(Exercise data Opens)

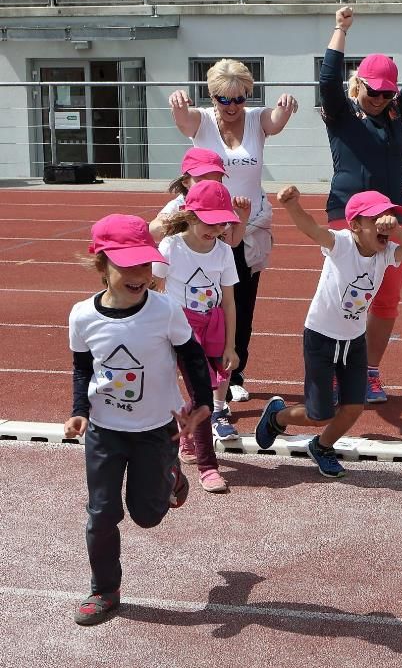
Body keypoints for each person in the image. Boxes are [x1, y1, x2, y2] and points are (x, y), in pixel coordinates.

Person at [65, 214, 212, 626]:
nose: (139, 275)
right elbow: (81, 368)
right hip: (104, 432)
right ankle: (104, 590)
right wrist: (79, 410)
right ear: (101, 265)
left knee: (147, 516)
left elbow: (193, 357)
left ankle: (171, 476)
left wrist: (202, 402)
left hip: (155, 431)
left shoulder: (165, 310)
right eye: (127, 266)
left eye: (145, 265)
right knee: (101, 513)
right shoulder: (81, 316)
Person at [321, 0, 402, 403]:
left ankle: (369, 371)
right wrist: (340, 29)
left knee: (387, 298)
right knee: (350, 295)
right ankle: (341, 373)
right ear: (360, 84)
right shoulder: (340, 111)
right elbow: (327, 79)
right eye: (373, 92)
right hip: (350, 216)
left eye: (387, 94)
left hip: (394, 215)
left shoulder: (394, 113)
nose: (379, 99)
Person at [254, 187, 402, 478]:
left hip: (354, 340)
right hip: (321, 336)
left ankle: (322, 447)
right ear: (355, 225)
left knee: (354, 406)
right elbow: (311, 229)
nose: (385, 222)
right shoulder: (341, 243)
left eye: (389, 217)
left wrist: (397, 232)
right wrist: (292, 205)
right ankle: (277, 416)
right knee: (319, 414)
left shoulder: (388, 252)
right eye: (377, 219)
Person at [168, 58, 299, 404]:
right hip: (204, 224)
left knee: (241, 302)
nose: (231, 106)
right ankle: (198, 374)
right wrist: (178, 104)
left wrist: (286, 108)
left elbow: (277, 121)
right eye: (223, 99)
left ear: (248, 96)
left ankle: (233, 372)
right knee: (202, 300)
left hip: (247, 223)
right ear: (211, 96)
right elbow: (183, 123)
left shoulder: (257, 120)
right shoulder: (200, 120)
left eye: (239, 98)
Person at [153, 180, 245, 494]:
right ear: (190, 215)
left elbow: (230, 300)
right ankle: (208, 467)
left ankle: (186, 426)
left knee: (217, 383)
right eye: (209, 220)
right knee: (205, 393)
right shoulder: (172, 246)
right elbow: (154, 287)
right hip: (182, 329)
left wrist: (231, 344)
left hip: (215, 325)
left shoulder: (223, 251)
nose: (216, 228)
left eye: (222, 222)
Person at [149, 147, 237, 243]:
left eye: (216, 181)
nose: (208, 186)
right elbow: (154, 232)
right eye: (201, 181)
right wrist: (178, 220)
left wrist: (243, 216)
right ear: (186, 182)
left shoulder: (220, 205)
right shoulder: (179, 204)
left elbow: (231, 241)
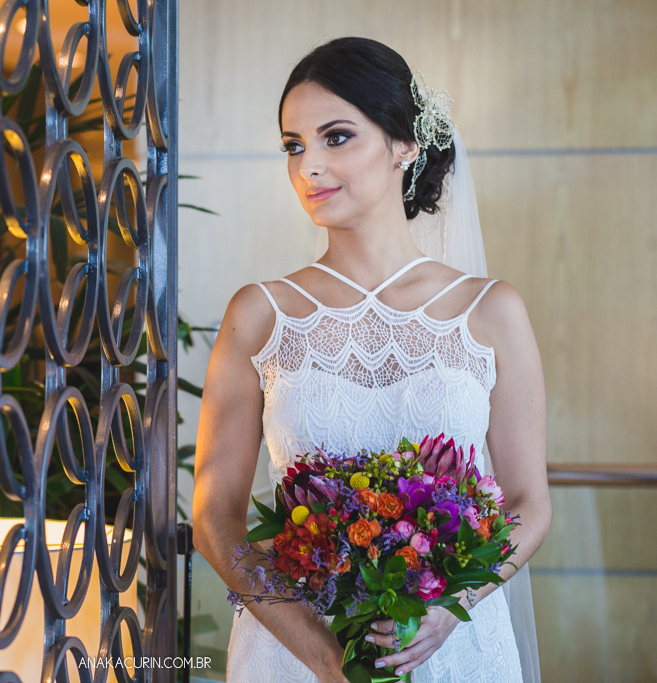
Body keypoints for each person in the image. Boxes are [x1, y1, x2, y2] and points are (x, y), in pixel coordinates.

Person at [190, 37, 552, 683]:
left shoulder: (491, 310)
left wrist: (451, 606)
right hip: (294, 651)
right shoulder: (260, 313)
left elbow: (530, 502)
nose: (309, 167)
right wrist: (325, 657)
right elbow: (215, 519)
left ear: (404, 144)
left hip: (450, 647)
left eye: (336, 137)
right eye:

(Exercise data Closes)

> **Activity**: Drop the pictures, then repeat the material word for word.

> **Solution for this problem**:
Body keypoints for each person in the image. Boxes are [x1, y1, x2, y2] and points are (x, y), in pixel coordinates.

Person at [65, 214, 212, 626]:
nose: (139, 275)
right elbow: (81, 368)
right hip: (104, 432)
right ankle: (104, 590)
right wrist: (79, 410)
right ear: (101, 265)
left knee: (147, 516)
left elbow: (193, 357)
left ankle: (171, 476)
left wrist: (202, 402)
left hip: (155, 431)
left shoulder: (165, 310)
right eye: (127, 266)
left eye: (145, 265)
right knee: (101, 513)
right shoulder: (81, 316)
Person at [321, 0, 402, 403]:
left ankle: (369, 371)
right wrist: (340, 29)
left knee: (387, 298)
right knee: (350, 295)
right ankle: (341, 373)
right ear: (360, 84)
right shoulder: (340, 111)
right elbow: (327, 79)
right eye: (373, 92)
right hip: (350, 216)
left eye: (387, 94)
left hip: (394, 215)
left shoulder: (394, 113)
nose: (379, 99)
Person at [254, 187, 402, 478]:
left hip: (354, 340)
right hip: (321, 336)
left ankle: (322, 447)
right ear: (355, 225)
left knee: (354, 406)
right elbow: (311, 229)
nose: (385, 222)
right shoulder: (341, 243)
left eye: (389, 217)
left wrist: (397, 232)
right wrist: (292, 205)
right ankle: (277, 416)
right knee: (319, 414)
left shoulder: (388, 252)
right eye: (377, 219)
Person at [168, 58, 299, 404]:
right hip: (204, 224)
left knee: (241, 302)
nose: (231, 106)
right ankle: (198, 374)
right wrist: (178, 104)
left wrist: (286, 108)
left elbow: (277, 121)
right eye: (223, 99)
left ear: (248, 96)
left ankle: (233, 372)
right knee: (202, 300)
left hip: (247, 223)
right ear: (211, 96)
right elbow: (183, 123)
left shoulder: (257, 120)
right shoulder: (200, 120)
left eye: (239, 98)
Person at [153, 180, 245, 494]:
right ear: (190, 215)
left elbow: (230, 300)
right ankle: (208, 467)
left ankle: (186, 426)
left knee: (217, 383)
right eye: (209, 220)
right knee: (205, 393)
right shoulder: (172, 246)
right elbow: (154, 287)
right hip: (182, 329)
left wrist: (231, 344)
left hip: (215, 325)
left shoulder: (223, 251)
nose: (216, 228)
left eye: (222, 222)
Person at [149, 147, 237, 243]:
left eye: (216, 181)
nose: (208, 186)
right elbow: (154, 232)
right eye: (201, 181)
right wrist: (178, 220)
left wrist: (243, 216)
right ear: (186, 182)
left shoulder: (220, 205)
right shoulder: (179, 204)
left elbow: (231, 241)
Body keypoints for each person in the image. Boxes are [x1, y1, x2, y2] and points are (x, y), in pixel coordinates.

Person at [190, 37, 552, 683]:
left shoulder: (491, 310)
left wrist: (451, 606)
right hip: (294, 651)
right shoulder: (260, 313)
left elbow: (530, 502)
nose: (309, 167)
right wrist: (325, 657)
right elbow: (215, 519)
left ear: (404, 144)
left hip: (450, 647)
left eye: (336, 137)
right eye:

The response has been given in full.